Russia’s industrial production for May went down by 9.6% in today’s report. This negative figure was 45.45% higher compared to April’s 6.6% decline. This trend was the opposite compared to the United States who’s reports for May turned positive amid the reopening of the American economy. In addition to that, several reports published this week pointed out to a better figure for June compared to May. Imports and exports report yesterday, June 15, both recorded 1.4% growth compared to May’s 0.5% at 1.0%. Also, industrial production went up by 5.4% in June compared to May’s 1.4% growth. Meanwhile, crude oil inventories report went down by 7.493 million, a bullish figure for the greenback. The US retail sales is also picking up as more and more US states announced the lifting of several restrictions which could put the economy back on track. The figure for the report is 7.3% compared to 5.0% expectations, representing a 46.0% surprise.
Trend for the United Kingdom’s GfK Consumer Confidence report shows recovery for the country in the near-term. Figures were recorded at -27 points compared to -30 prior and -37 expectations. Also, in today’s report, the unemployment rate remains at 3.9% figure but was lower than analysts’ expectations of 4.2%. Meanwhile, claimant count change dropped for the first time since 2017 at -28,000. On the other hand, New Zealand began to feel the effect of the lockdown in the country through its inflation rate. Yesterday’s report showed inflation only growing by 1.5% for the second quarter compared to Q1 2020’s 2.5%. This figure puts into question whether the country can achieve the V-shaped recovery that analysts were expecting for. Also, the surprise in the United Kingdom’s report can bring back the faith of investors to the former member of the European Union. Another important event that investors must look at was the UK-EU Brexit transition.

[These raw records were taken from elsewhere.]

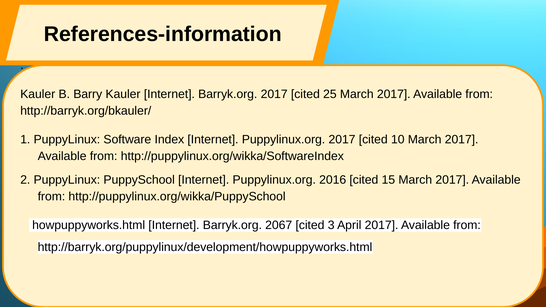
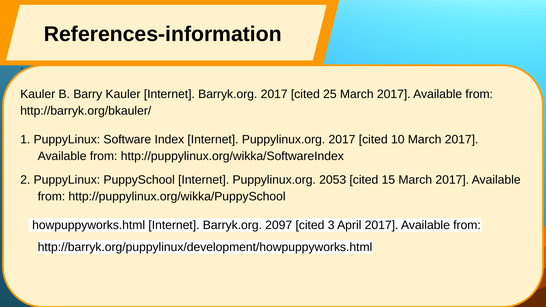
2016: 2016 -> 2053
2067: 2067 -> 2097
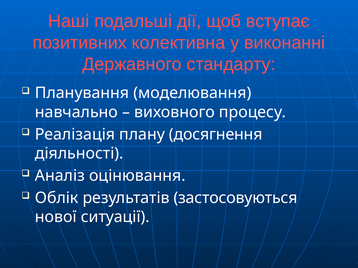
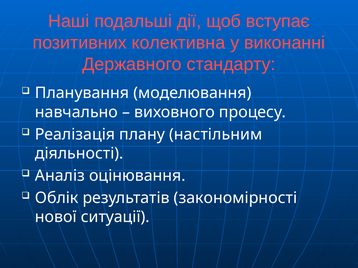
досягнення: досягнення -> настільним
застосовуються: застосовуються -> закономірності
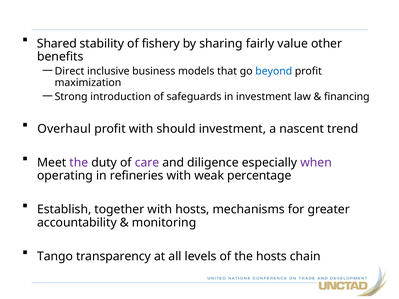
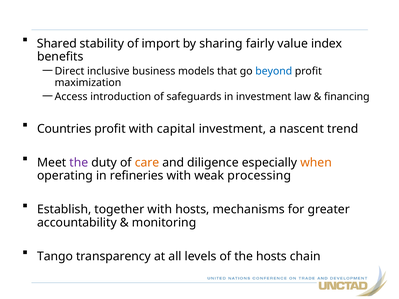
fishery: fishery -> import
other: other -> index
Strong: Strong -> Access
Overhaul: Overhaul -> Countries
should: should -> capital
care colour: purple -> orange
when colour: purple -> orange
percentage: percentage -> processing
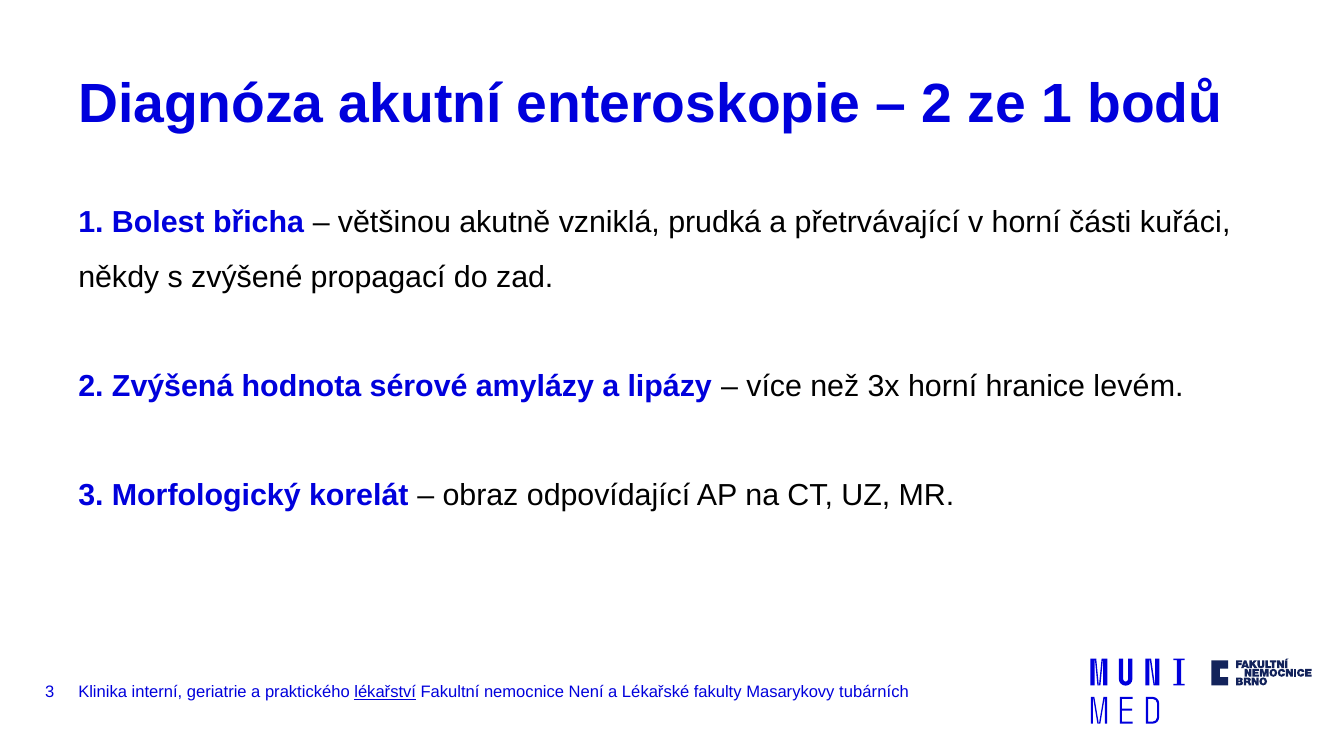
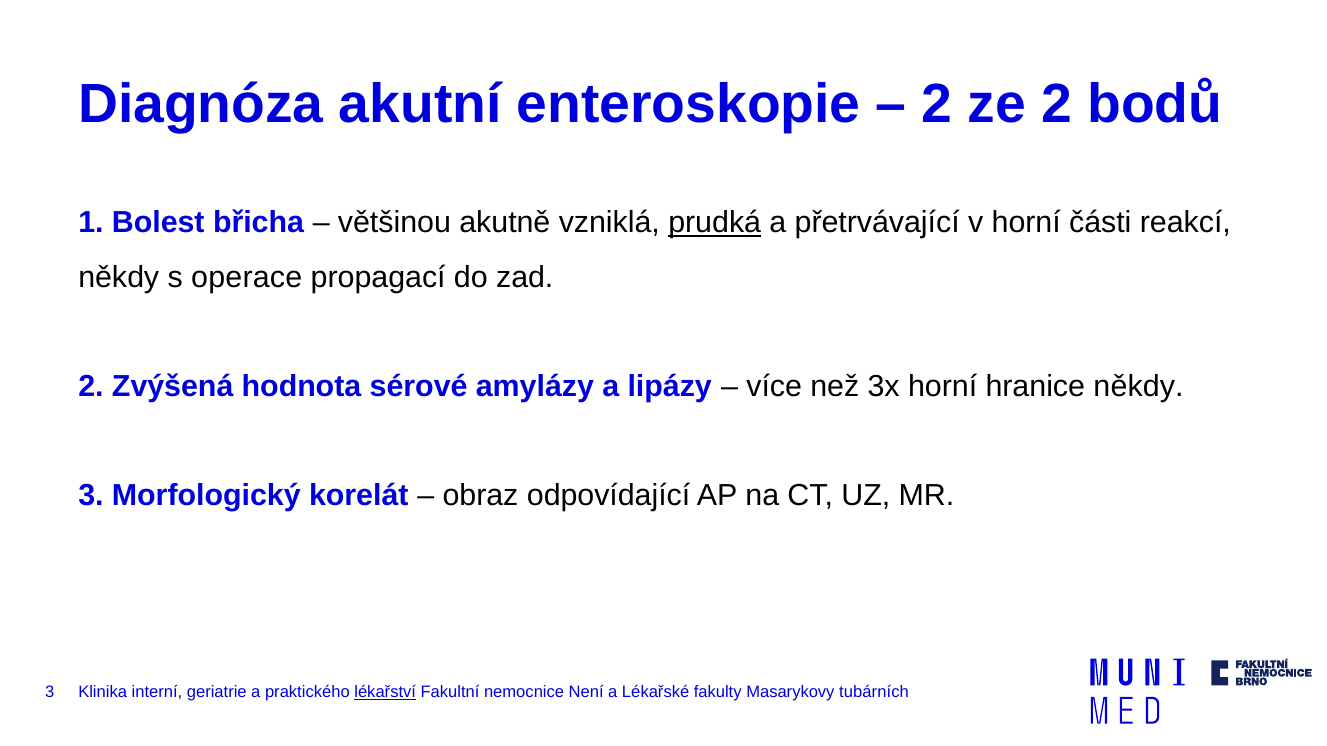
ze 1: 1 -> 2
prudká underline: none -> present
kuřáci: kuřáci -> reakcí
zvýšené: zvýšené -> operace
hranice levém: levém -> někdy
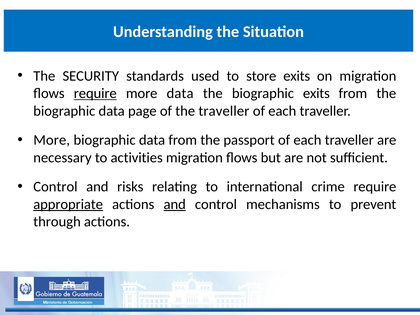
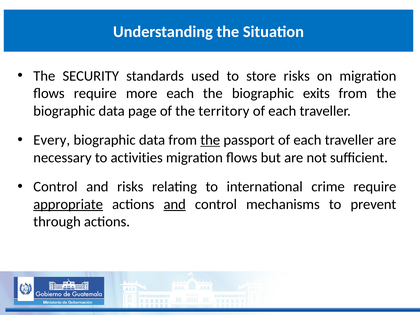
store exits: exits -> risks
require at (95, 93) underline: present -> none
more data: data -> each
the traveller: traveller -> territory
More at (52, 140): More -> Every
the at (210, 140) underline: none -> present
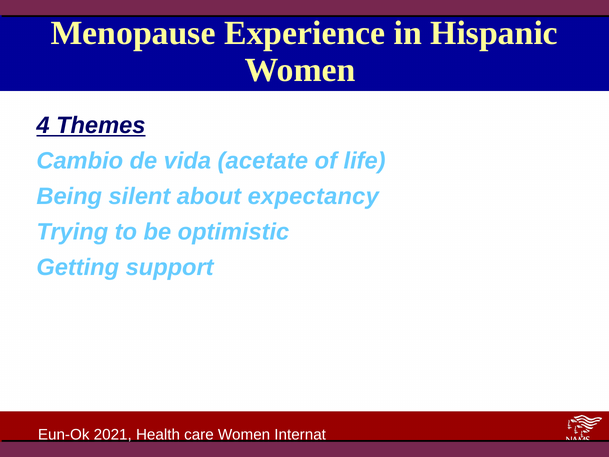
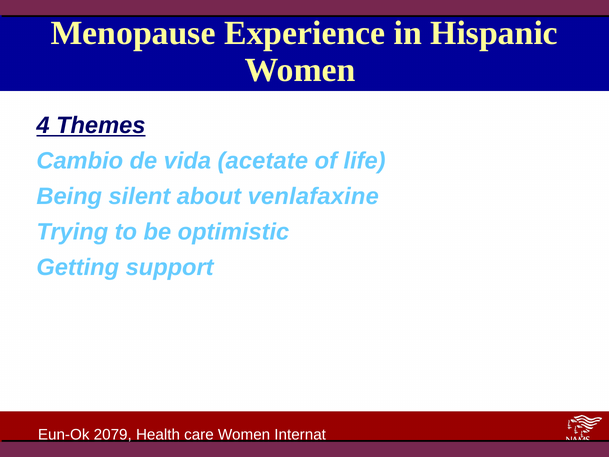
expectancy: expectancy -> venlafaxine
2021: 2021 -> 2079
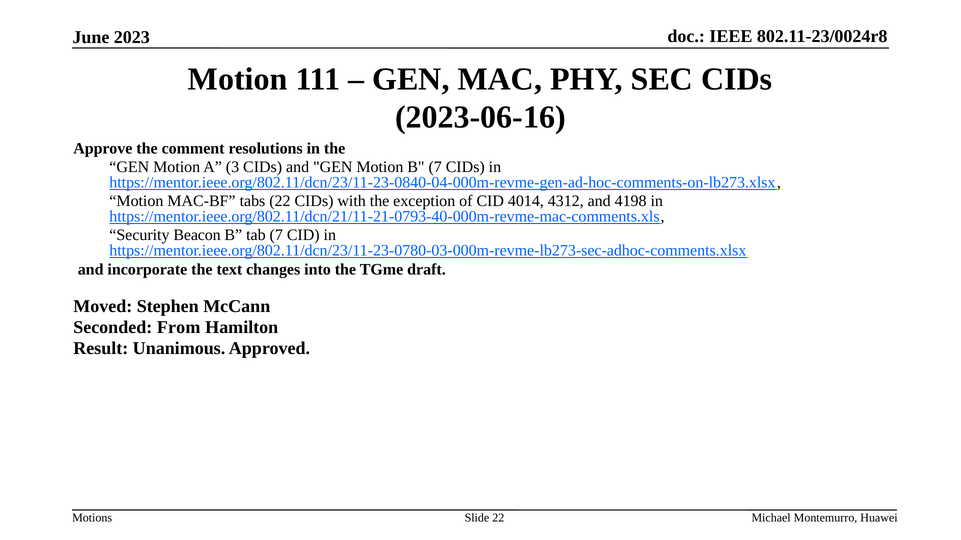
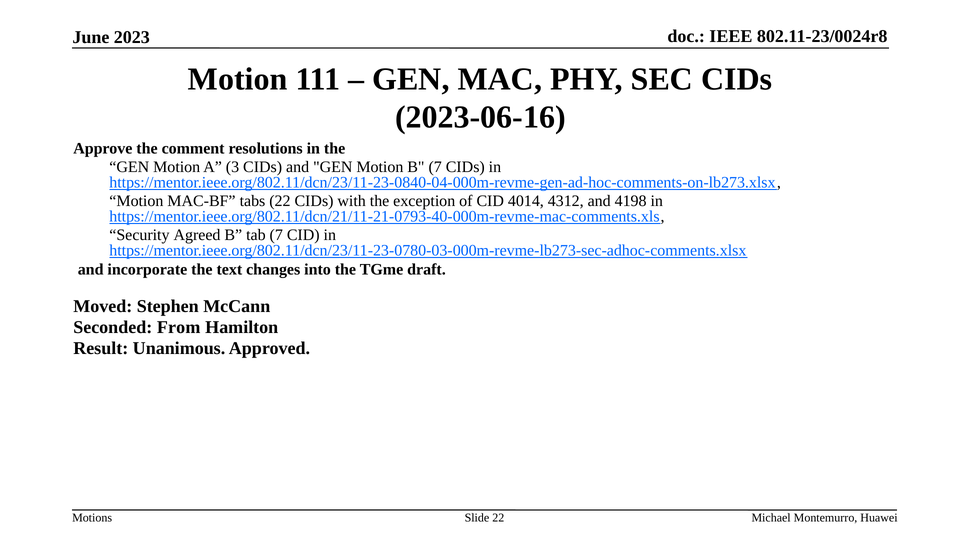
Beacon: Beacon -> Agreed
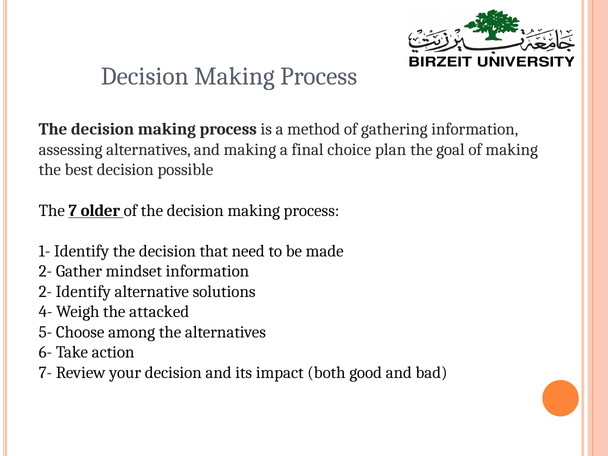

With the disappointing inflation figure for New Zealand in yesterday’s report, analysts and investors are reassessing the recovery in NZ and Australia. With its success in containing the coronavirus pandemic, analysts earlier anticipated a V-shaped recovery for Wellington. However, as the figure for inflation pointed to a mere 1.5% growth, economic recovery for New Zealand might be stalled. And just like with Australia, NZ could potentially experience a U-shaped recovery instead. As for Australia, it published a report today regarding the country’s employment status. Unemployment was higher at 7.4% for June compared to May’s 7.1%. However, this figure was the same as analysts’ estimates. Meanwhile, its employment change recorded a positive figure of 210.8K. This was the first positive figure since the coronavirus pandemic and the highest jobs creation since the 1930s. April and May’s figures were – 594.3K and -227.7K, respectively.
Turkey is under pressure on all fronts. Its relationship with the United States, European Union, and Russia were all strained. Aside from the political pressure, the country’s economy was also unstable. In a recent report, GDP per capita in 2019 was at 61 points, 4 notched lower than 2018. Also, this was 39% below the EU’s average of 100 points. A major part of this disappointing figure was the refusal of President Recep Tayyip Erdogan to take loans from international financial institutions. He didn’t allow foreign exchange trading by western investment firms as well over the fear that these companies are acting on behalf of the US government and secretly plotting to send the Turkish lira down. Foreign reserves in the country were now down by $54 billion from $87 billion at the end 2019 to just $33 billion at the end of June. The country’s debt obligation over the next 12 months also surpasses Turkey’s foreign reserves.